You can also access your PHP and MySQL configuration settings via the Drupal Status report. For PHP it's as simple as clicking on the PHP version number, which is hyperlinked in your Status report. The same goes for your MySQL version and settings.
Clicking on the PHP version link loads a php.info file that resides in your site. This will give you all of your PHP core configuration settings and all of the PHP extensions you have loaded and enabled on your server. It's good to review this file for the following information that you'll need as you troubleshoot performance.
The location of your loaded php.ini configuration file: It's good to know where the default php.ini file is located on your web server. You can overwrite this configuration with a custom php.ini file or with custom PHP setting code that you load into either your settings.php and/or .htaccess file. However, there may be times when you need to edit the original default php.ini file as long as your host server gives you write access to that file.
Specifications under the PHP Core configuration section of the information file note the following information:
• Whether file_uploads is enabled/on. You will need to confirm that file_uploads is On in your PHP settings in order to use Drupal's core file attachments module.

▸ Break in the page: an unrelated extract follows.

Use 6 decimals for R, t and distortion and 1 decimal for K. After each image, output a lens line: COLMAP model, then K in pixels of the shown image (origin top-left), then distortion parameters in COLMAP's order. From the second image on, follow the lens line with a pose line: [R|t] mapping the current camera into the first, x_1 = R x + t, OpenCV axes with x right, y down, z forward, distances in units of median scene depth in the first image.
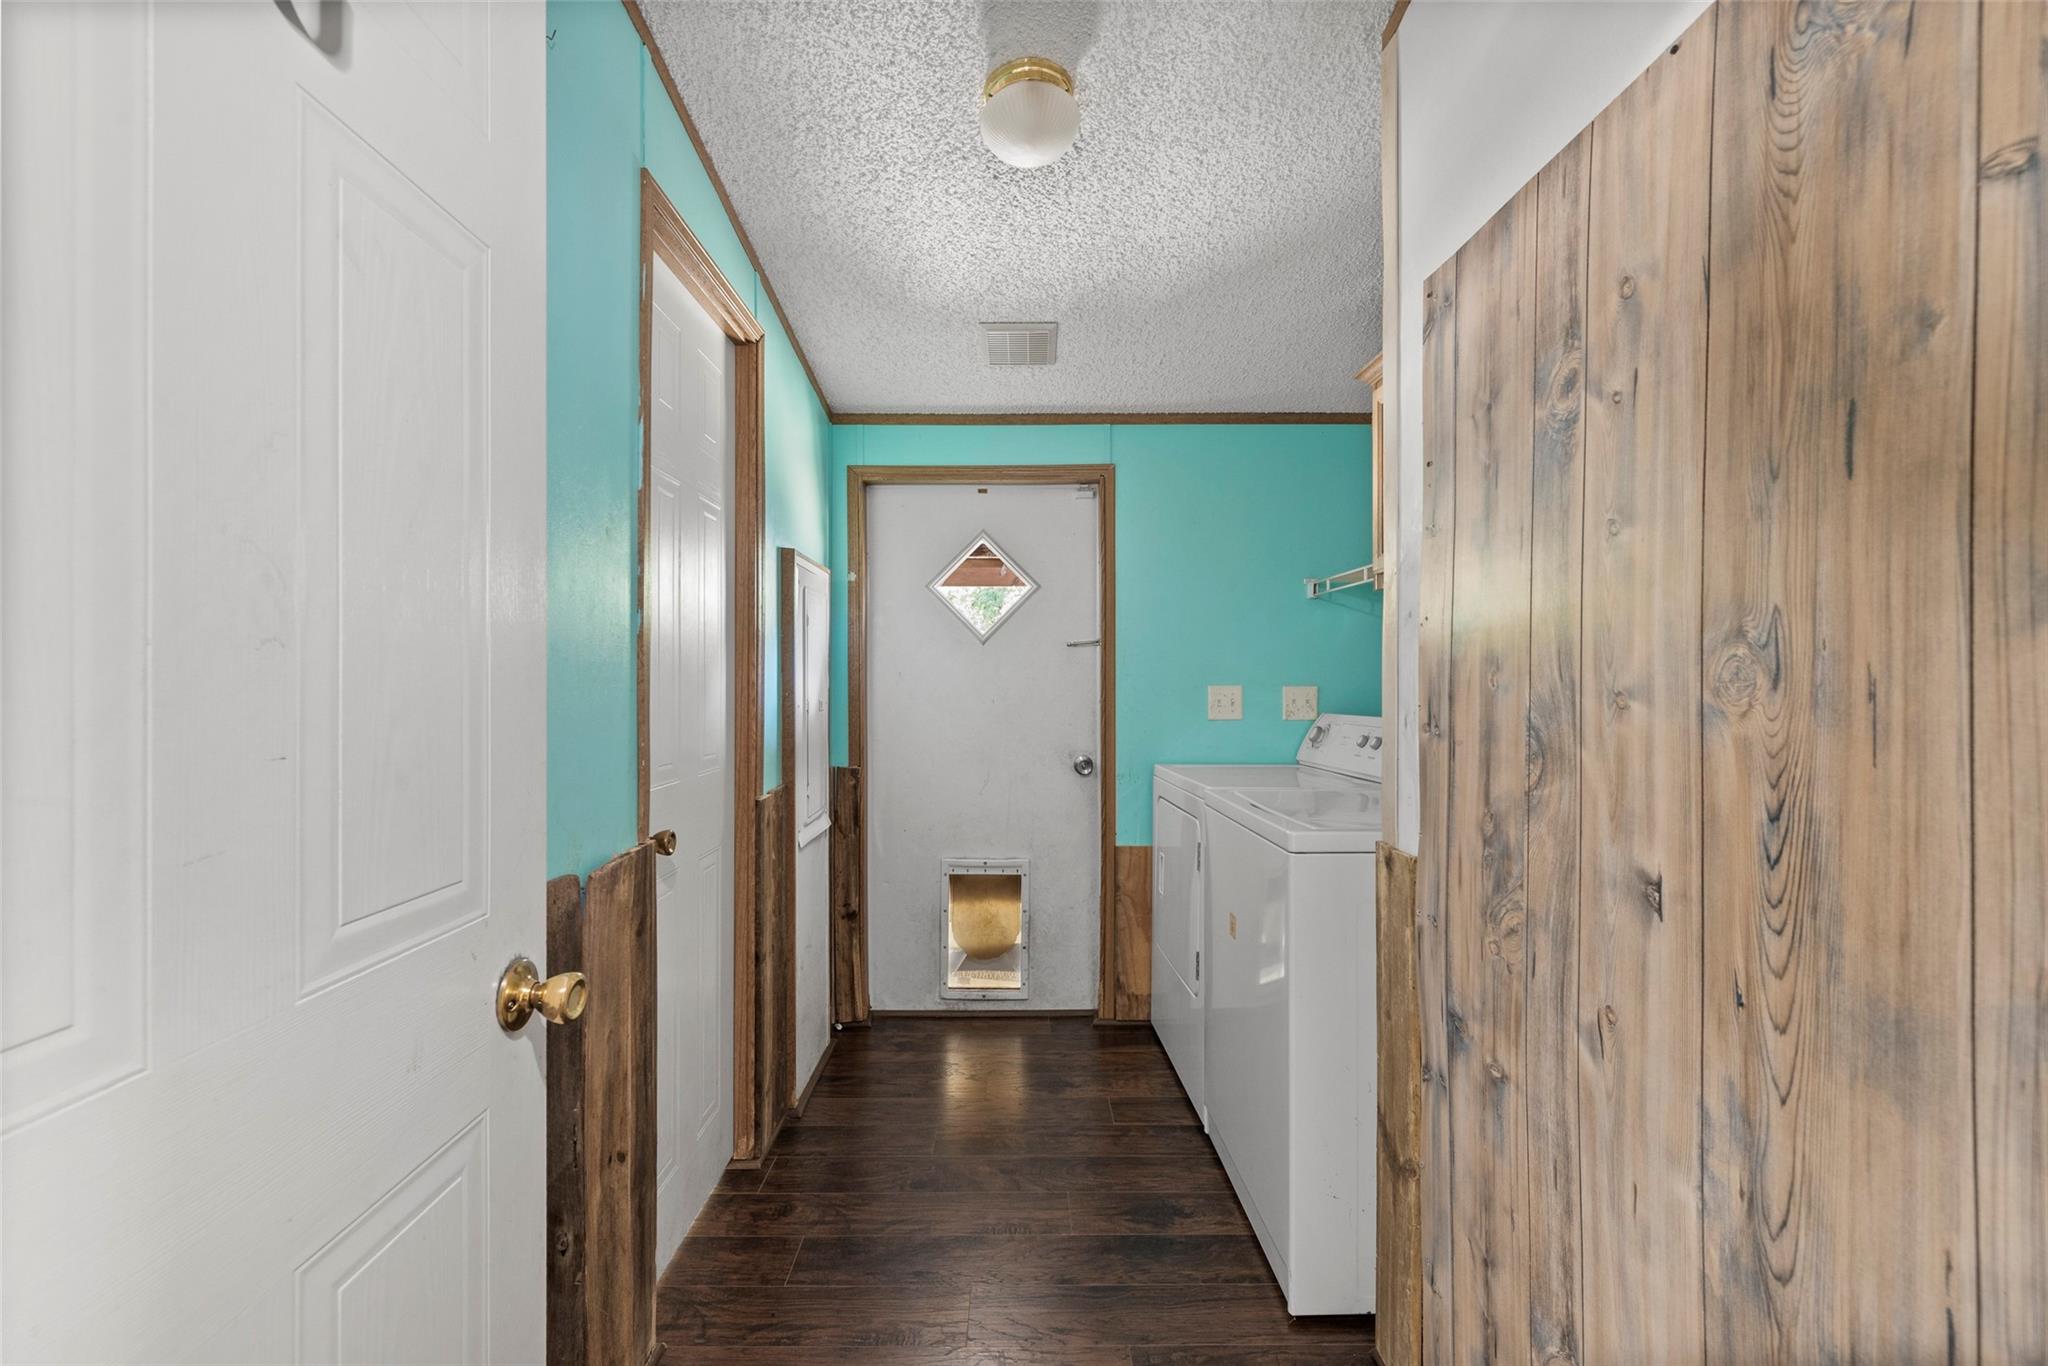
lens RADIAL K [[907.0, 0, 1021.0], [0, 907.0, 683.5], [0, 0, 1]] dist [0.001199, -0.000304]
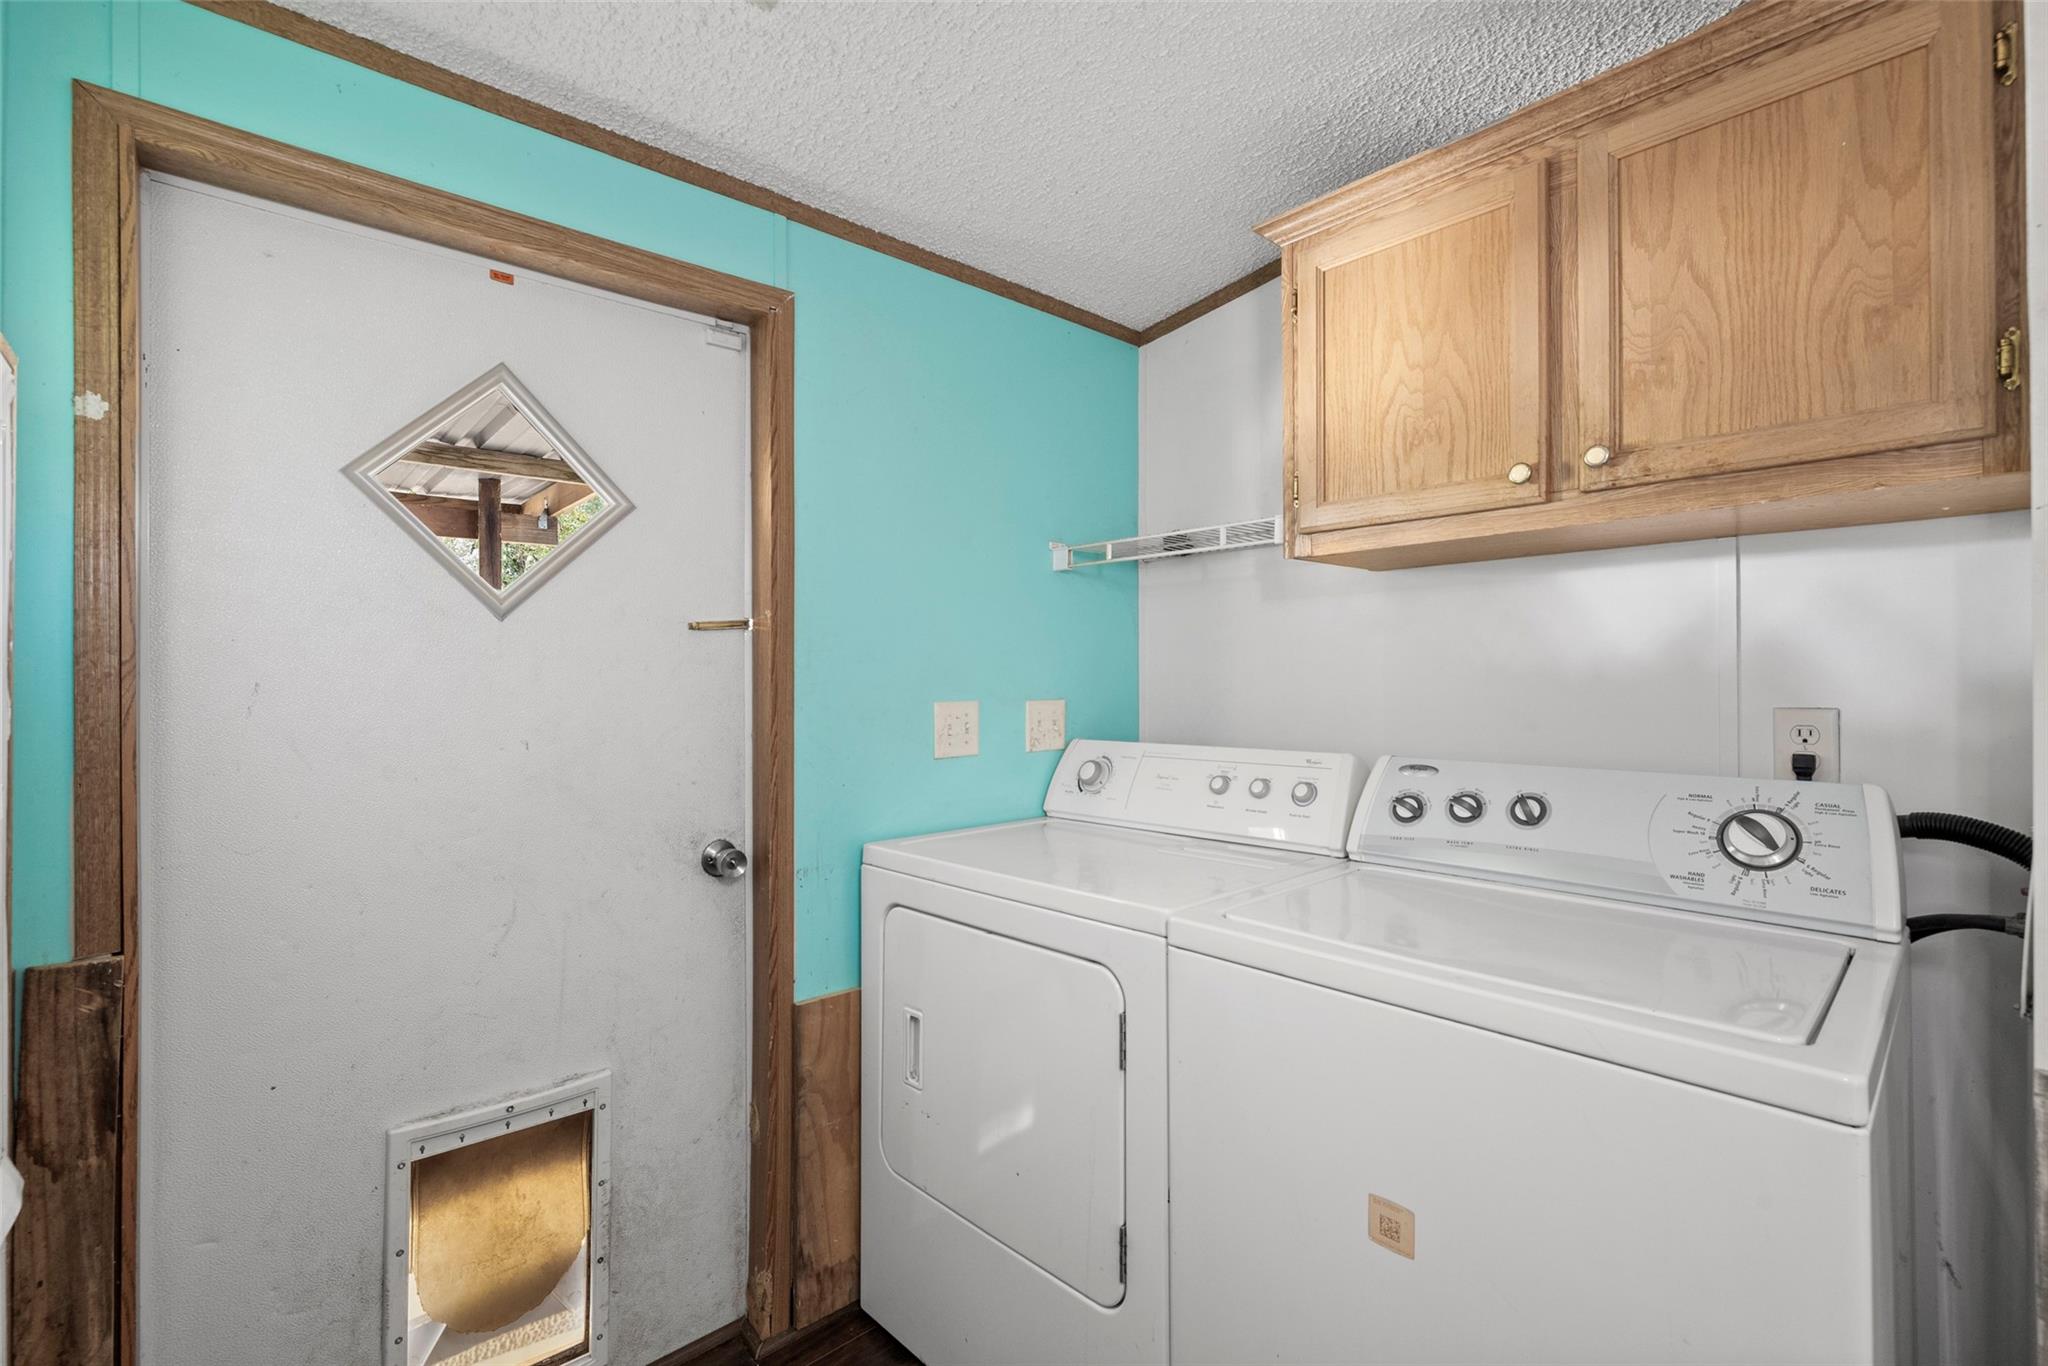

• Max_execution_time and max_input_time.
• Memory_limit: notice its telling us that the local value of the memory_limit is 96M, which is what we set by adding a line of custom code to our settings.php file in Chapter 1. The Master value for memory_limit is still set server wide to 32M, but our site is using 96M. The Master value is being forced by the default server php.ini file. When we added our line of code to our local site's settings.php file, it only made the new PHP memory_limit effective for our site. The local value will be used in your site and will override any master value set.
• Post_max_size and upload_max_filesize. These settings may need to be tweaked once our users start uploading files to our website. Drupal allows you to control the file sizes per upload (per file) and per user through the Drupal administration configuration. When you make a change to the maximum upload file size (per file and per user) in your Drupal configuration, you need to make sure that these tweaks have also been made in your PHP settings first. So, if you want to raise your maximum upload size per file to 30 MB, you need to make sure to increase your PHP setting for upload_max_filesize to 30 MB respectively.
The important thing to grasp now is that you have access to review these PHP settings through your site's Status report and this PHP information file becomes an invaluable tool to troubleshoot the performance of your Drupal site. For example, if a user of your site complains that they are receiving errors every time they try and post a 50 MB PowerPoint file or TIFF image, you can check your PHP settings to see what the upload_max_filesize is, and then make a local tweak by adding a line of code to your settings.php file or by adding a custom php.ini file to your server. We'll try this as an example later in this chapter.